>>
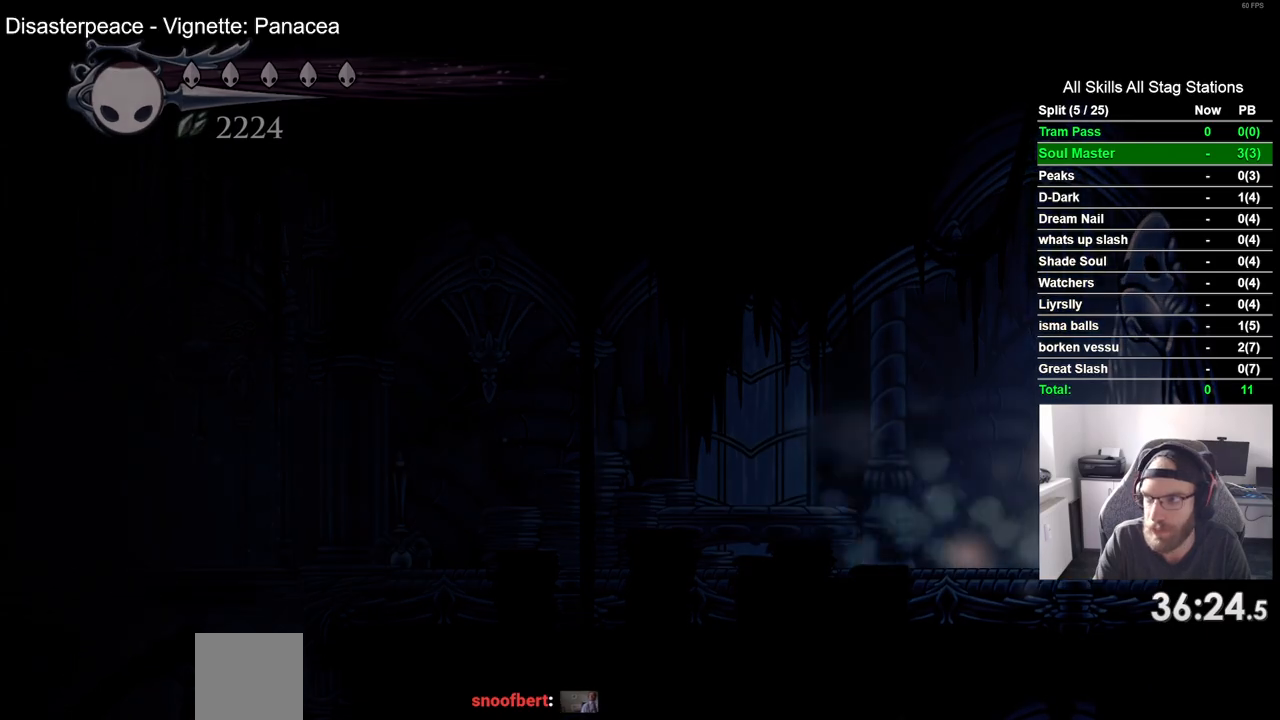
{"buttons": ["DPAD_RIGHT"], "left_stick": "center", "right_stick": "center", "events": []}
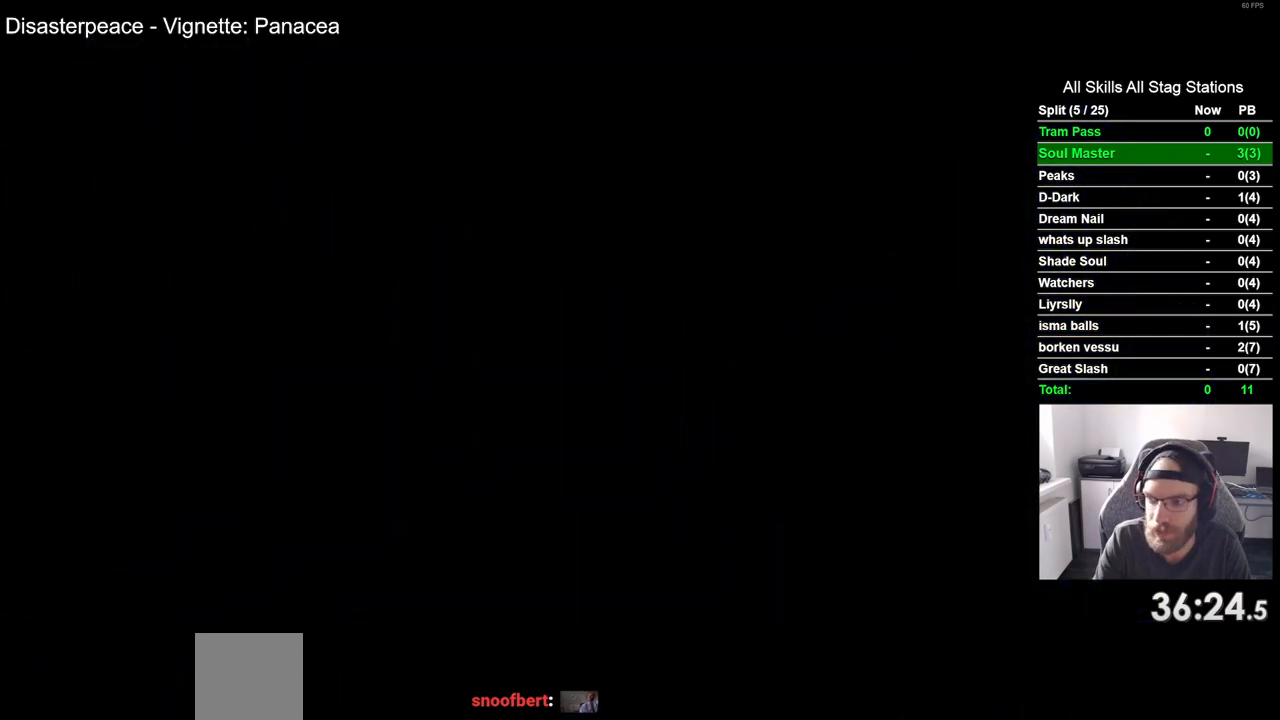
{"buttons": ["DPAD_RIGHT"], "left_stick": "center", "right_stick": "center", "events": []}
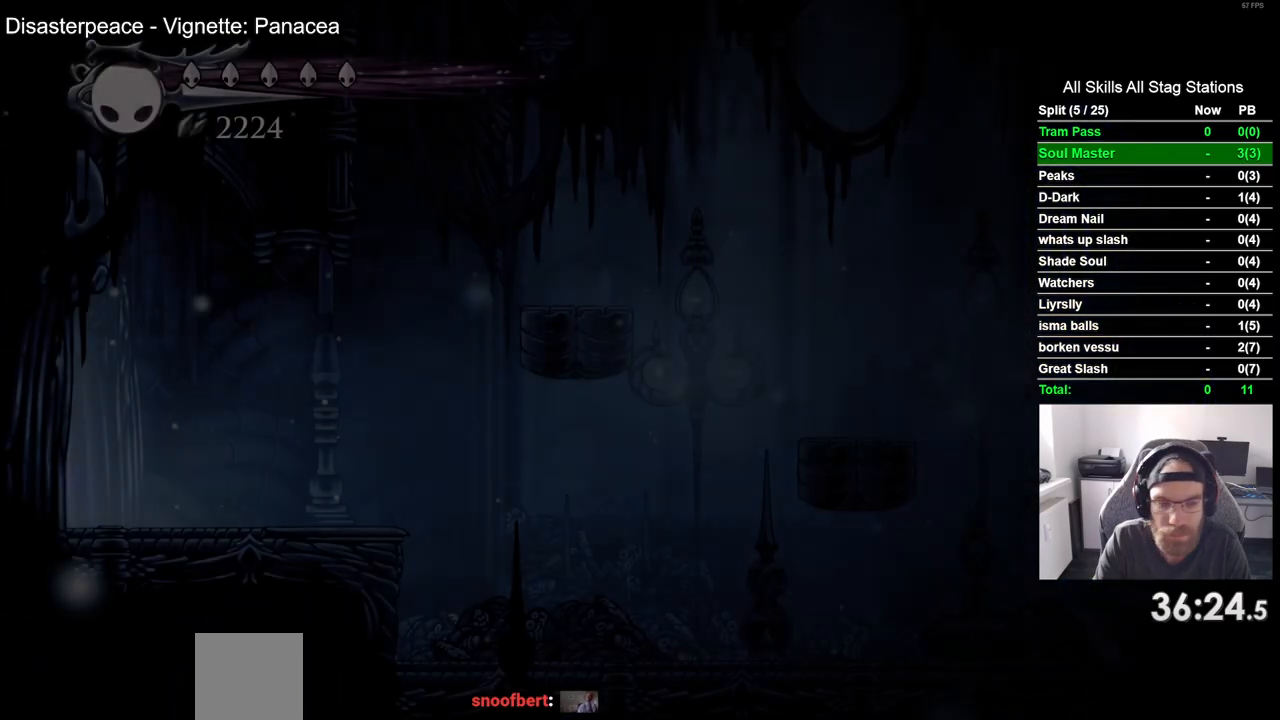
{"buttons": ["R2", "DPAD_RIGHT"], "left_stick": "center", "right_stick": "center", "events": [[450, "R2", "down"]]}
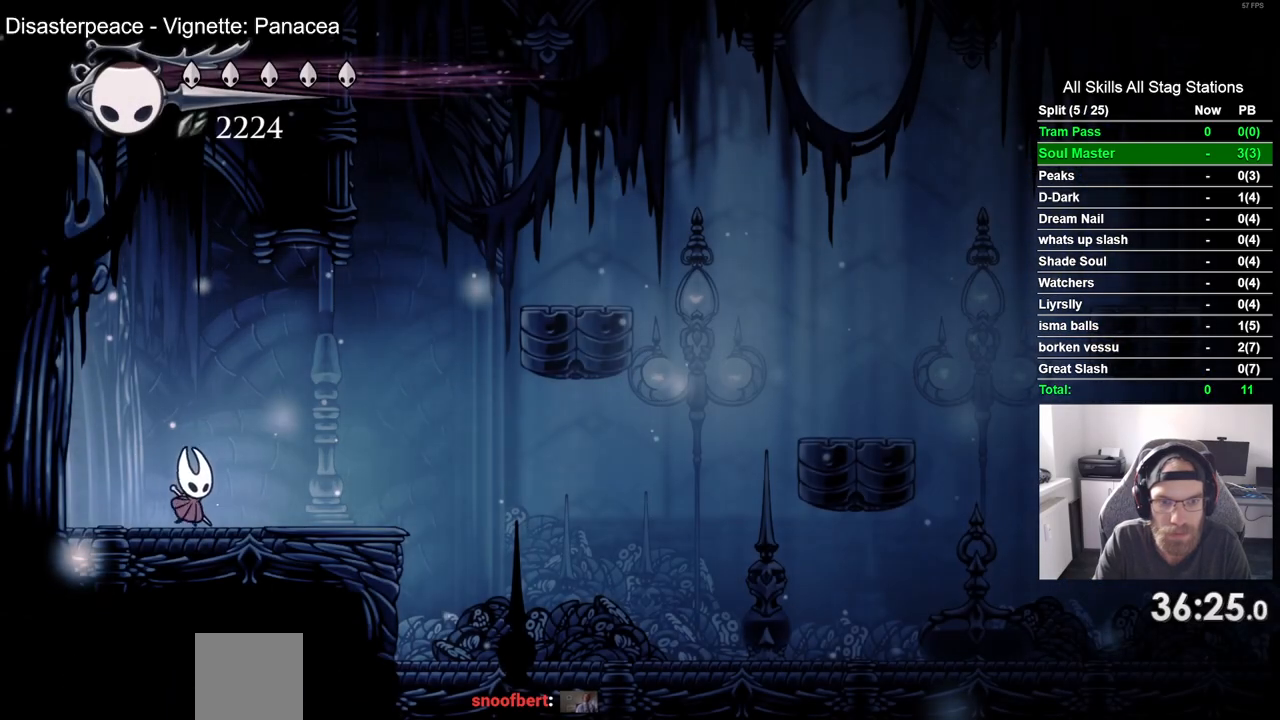
{"buttons": ["DPAD_RIGHT"], "left_stick": "center", "right_stick": "center", "events": [[183, "R2", "up"]]}
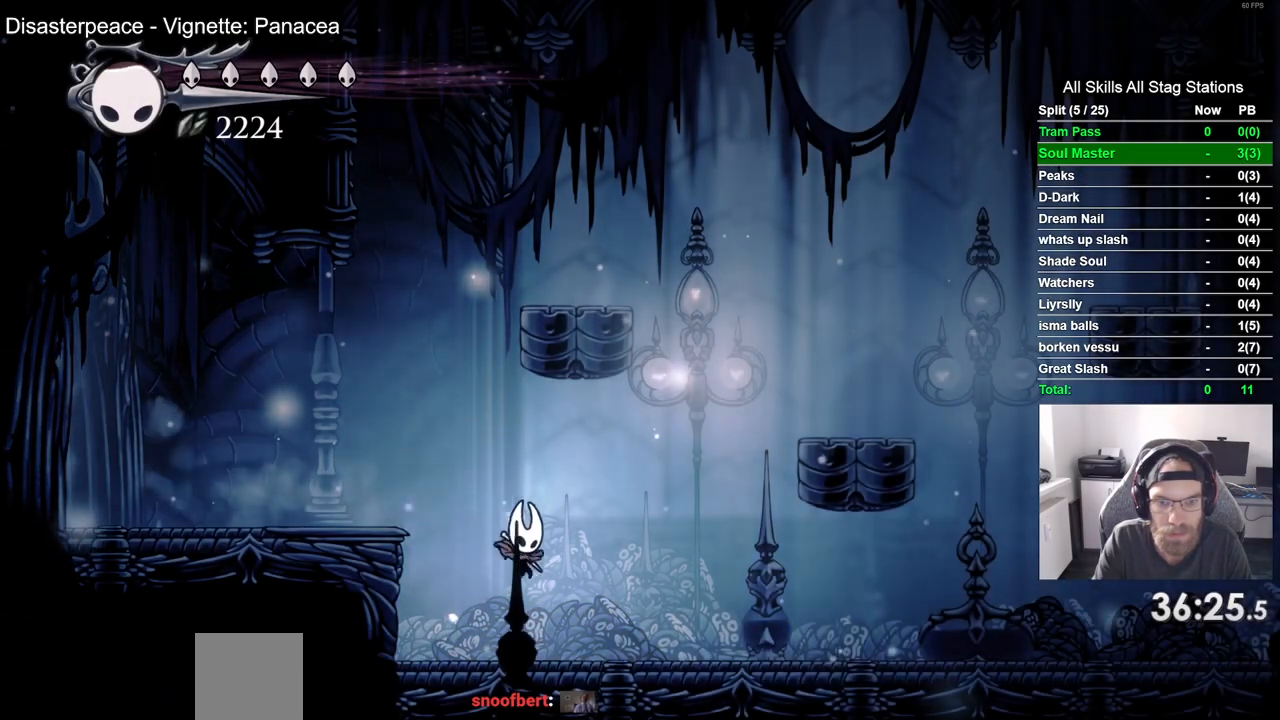
{"buttons": ["CROSS", "DPAD_RIGHT"], "left_stick": "center", "right_stick": "center", "events": [[167, "CROSS", "down"]]}
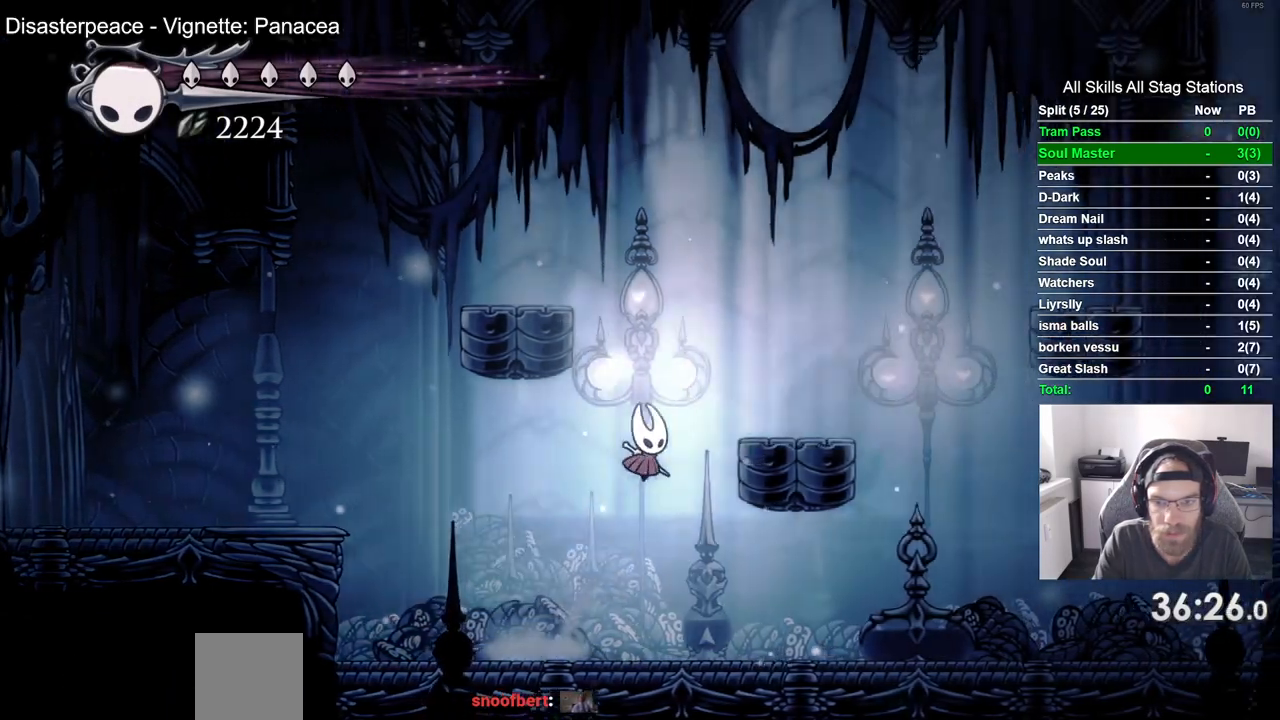
{"buttons": ["CROSS", "DPAD_RIGHT"], "left_stick": "center", "right_stick": "center"}
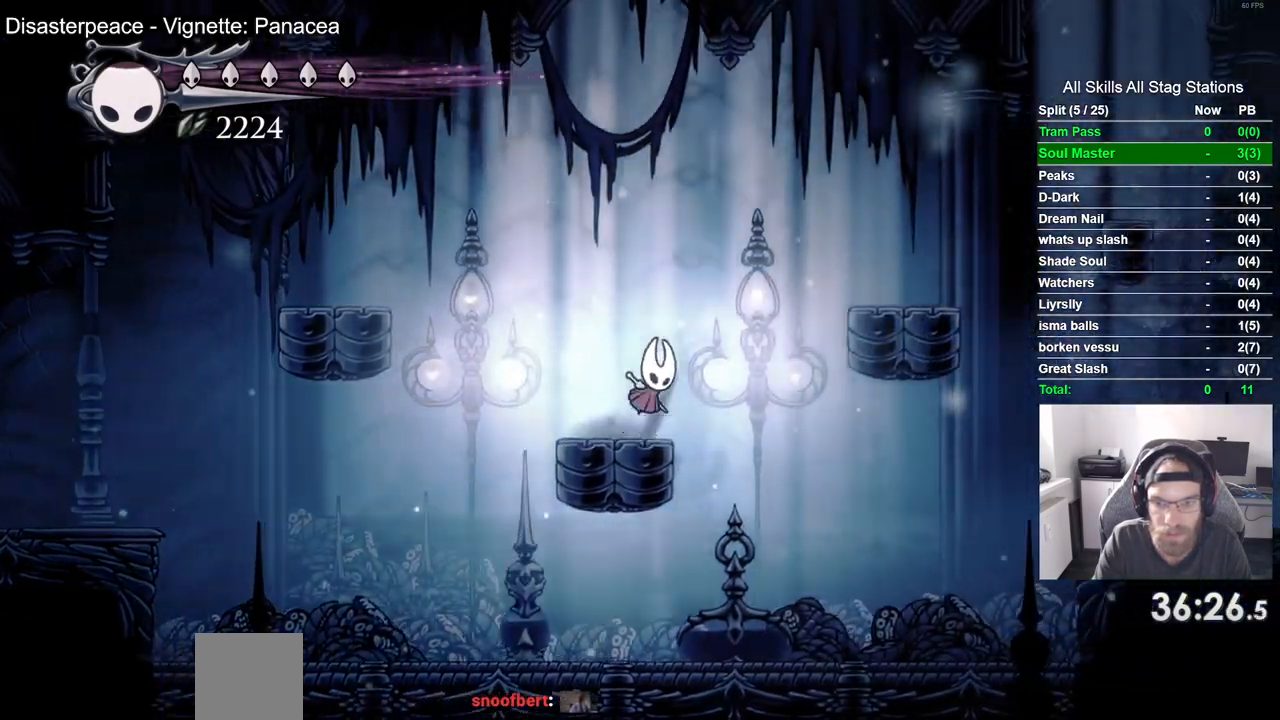
{"buttons": ["DPAD_RIGHT"], "left_stick": "center", "right_stick": "center", "events": [[500, "CROSS", "up"]]}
<<
WORK ORDER
Select every line above that contains the word "CROSS", and copy it.

EXERCISE RESPONSE
{"buttons": ["CROSS", "DPAD_RIGHT"], "left_stick": "center", "right_stick": "center", "events": [[167, "CROSS", "down"]]}
{"buttons": ["CROSS", "DPAD_RIGHT"], "left_stick": "center", "right_stick": "center"}
{"buttons": ["DPAD_RIGHT"], "left_stick": "center", "right_stick": "center", "events": [[500, "CROSS", "up"]]}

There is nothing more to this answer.